Oral sex creating super-gonorrhoea

pharmafile | July 7, 2017 | News story | Research and Development antibiotic resistance, gonorrhoea 

The WHO has announced that data from across 77 different countries show that the sexually-transmitted infection (STI) gonorrhoea is becoming increasingly antibiotic-resistant. In particular, transmission through oral sex and the subsequent use of antibiotics for sore throats is leading to the infection to rapidly become resistant to all forms of antibiotic treatment.

For the STI to become entirely resistant to all antibiotics is particularly serious, as there are currently only three potential new treatments being developed.

The data showed that gonorrhoea strains that were resistant to current last-resort treatment, oral cefixime or injectable ceftriaxone, were found in 66% of the countries monitored. While first-line treatment, ciprofloxacin, was found to have widespread resistance, with 97% of countries found that have drug-resistant strains.

“The bacteria that cause gonorrhoea are particularly smart. Every time we use a new class of antibiotics to treat the infection, the bacteria evolve to resist them,” said Dr Teodora Wi, Medical Officer, Human Reproduction, at WHO. “These cases may just be the tip of the iceberg, since systems to diagnose and report untreatable infections are lacking in lower-income countries where gonorrhoea is actually more common”.

Currently, 78 million are infected with the STI every year, worldwide.
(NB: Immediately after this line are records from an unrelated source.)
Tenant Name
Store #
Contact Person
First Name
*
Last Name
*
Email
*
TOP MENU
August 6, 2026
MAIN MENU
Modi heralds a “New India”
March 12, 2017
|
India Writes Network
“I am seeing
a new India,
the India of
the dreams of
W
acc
The rates of gonorrhoea are now increasing, as antibiotic resistance kicks in and the use of condoms steadily falls. It affects the genitals, rectum and throat.

The issue to be had with combatting the infection is that the industry that usually leads the fight against ailments, the pharmaceutical industry, has little interest in developing antibiotics.
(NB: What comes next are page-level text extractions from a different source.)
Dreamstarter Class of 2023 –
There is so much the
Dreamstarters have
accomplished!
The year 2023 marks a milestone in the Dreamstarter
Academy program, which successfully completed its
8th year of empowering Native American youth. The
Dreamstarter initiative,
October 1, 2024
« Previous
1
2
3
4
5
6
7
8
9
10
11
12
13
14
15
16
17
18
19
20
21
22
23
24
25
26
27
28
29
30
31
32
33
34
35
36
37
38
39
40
The reason for this is relatively simple, they are expensive and difficult to develop and, through use, they become rapidly ineffective. Treatment regimens with antibiotics are also relatively short so there is little money to be made once a successful antibiotic has been found.

“To control gonorrhoea, we need new tools and systems for better prevention, treatment, earlier diagnosis, and more complete tracking and reporting of new infections, antibiotic use, resistance and treatment failures,” said Dr Marc Sprenger, Director of Antimicrobial Resistance at WHO. “Specifically, we need new antibiotics, as well as rapid, accurate, point-of-care diagnostic tests – ideally, ones that can predict which antibiotics will work on that particular infection – and longer term, a vaccine to prevent gonorrhoea.”

Sprenger mentions the activities that health authorities can control, in prevention and earlier diagnosis but much is reliant on his reference to new antibiotics. There are certain organisations, such as the Global Antibiotic Research and Development Partnership, which is working for new antibiotics without the driver to make profit.

However, it will always be a slow process and there is a danger that resistance could out-pace development of any new antibiotics. The WHO’s data points towards the amount of work still to be done to reduce this threat.